Data entries
※
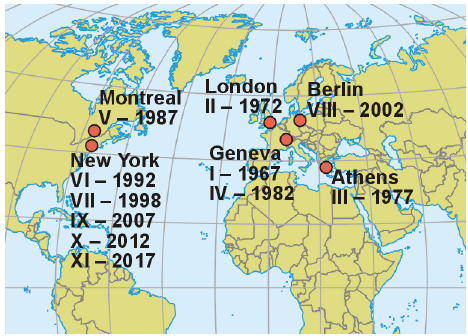
Fig. 1. Locations of United Nations Conferences on the Standardization of Geographical Names (after M.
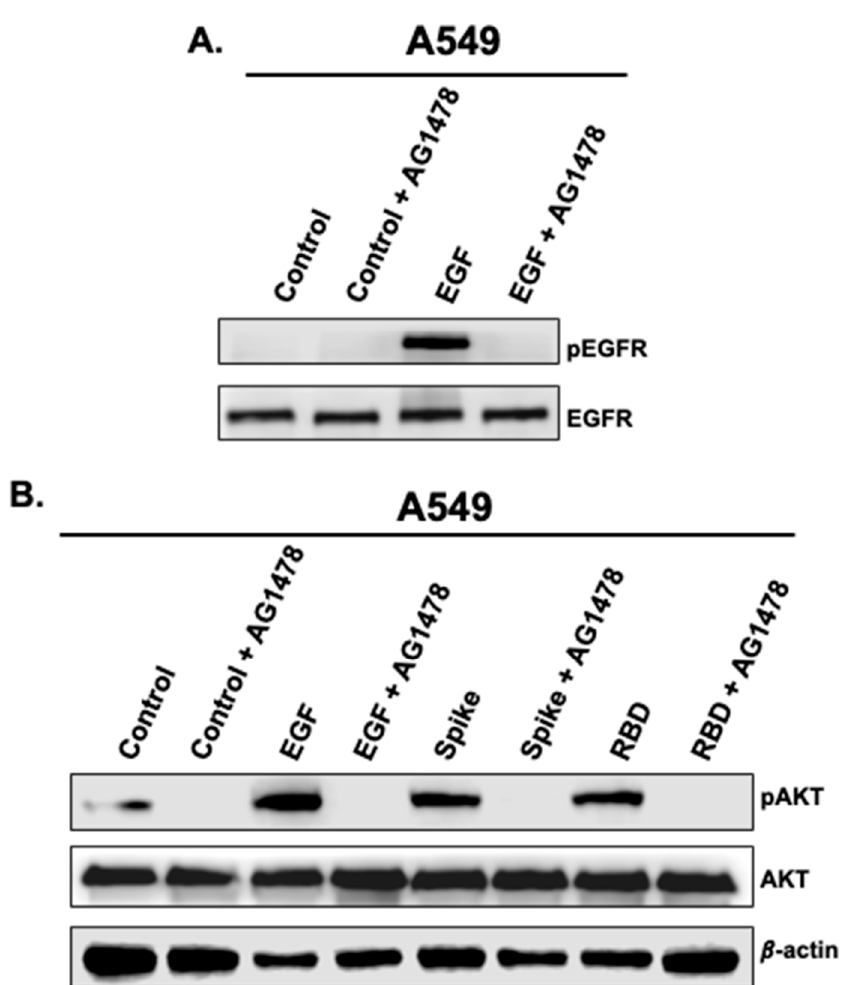
Figure 3. Blockade of EGFR inhibits SARS-CoV-2 spike 1-mediated activation of AKT in A549 cells. A549 were first pre-treated with AG1478 (10 µM) for 15 min prior to treatment with EGF ( A , B ), full-length spike 1 protein or spike RBD protein ( B ) as described in Figure 1. Whole cell extracts were resolved on SDS-PAGE and protein levels were determined by western blot.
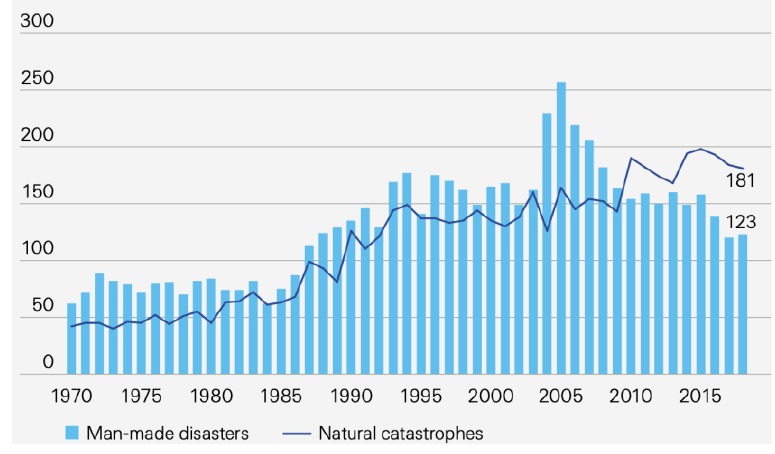
Figure 1. Number of catastrophe events, 1970 – 2018; Swiss RE (2019) [3].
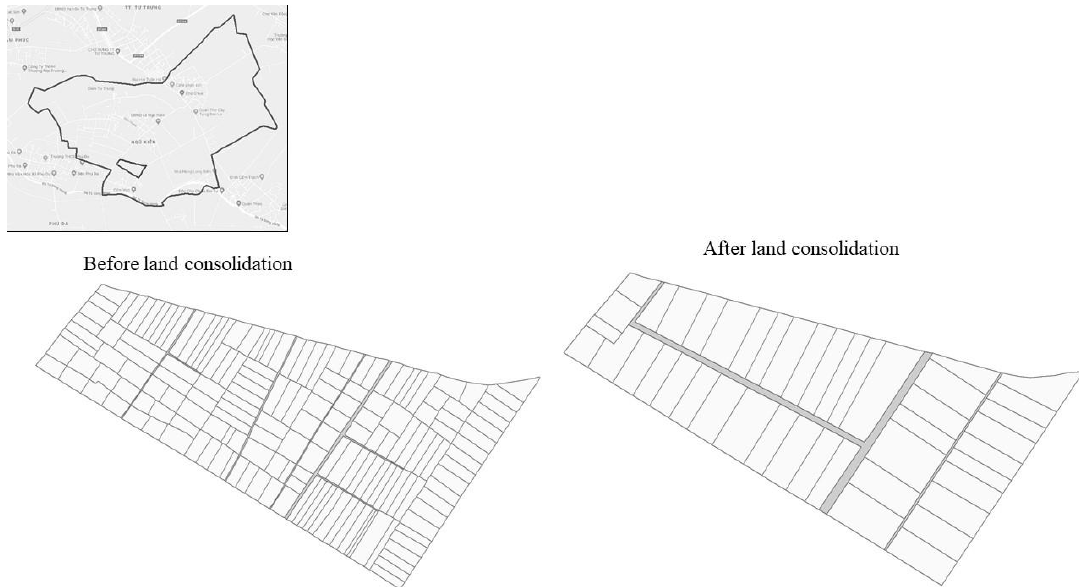
Figure 3. An example map of the pattern of agricultural land parcels before and after the latest land regrouping in Nhat Quang commune, Phu Cu District.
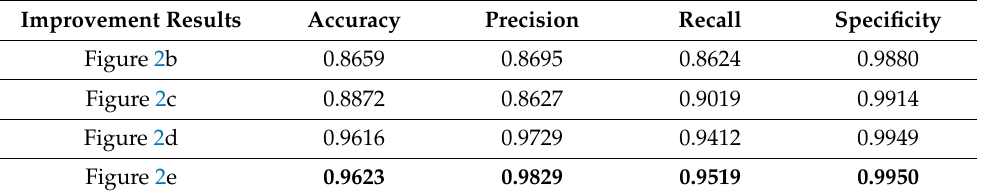
Table 1. Dates of the ablation experiments.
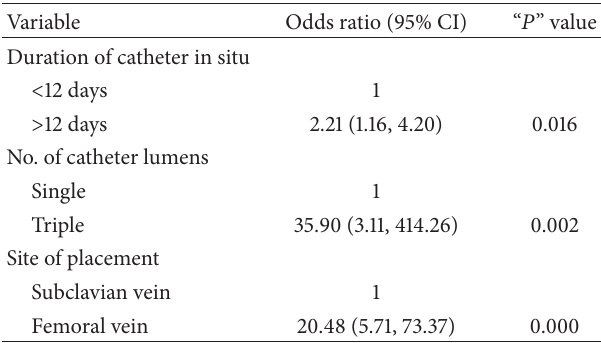
Table 4: Predisposing factors for development of catheter-related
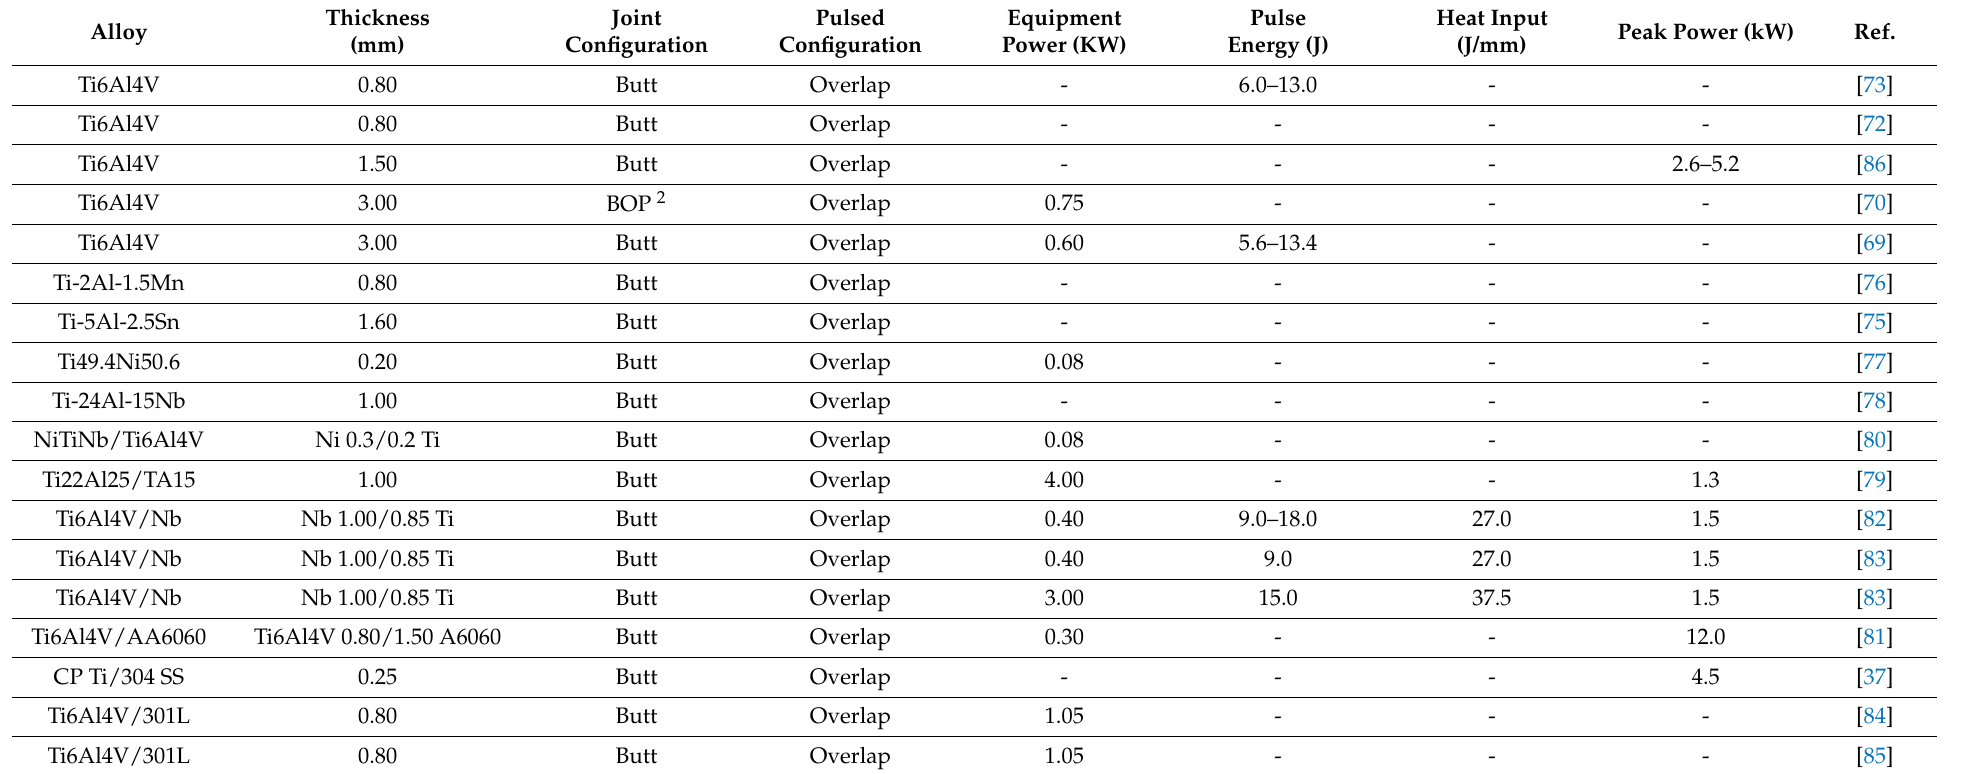
Table 5. Details of welding conditions applied to titanium pulsed laser 1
※
Lines from the one containing "Figure 1. Number" through the end of the entries above, both included, are to be written out exactly; no pictures and no other lines.

**Task result:**
Figure 1. Number of catastrophe events, 1970 – 2018; Swiss RE (2019) [3].
Figure 3. An example map of the pattern of agricultural land parcels before and after the latest land regrouping in Nhat Quang commune, Phu Cu District.
Table 1. Dates of the ablation experiments.
Table 4: Predisposing factors for development of catheter-related
Table 5. Details of welding conditions applied to titanium pulsed laser 1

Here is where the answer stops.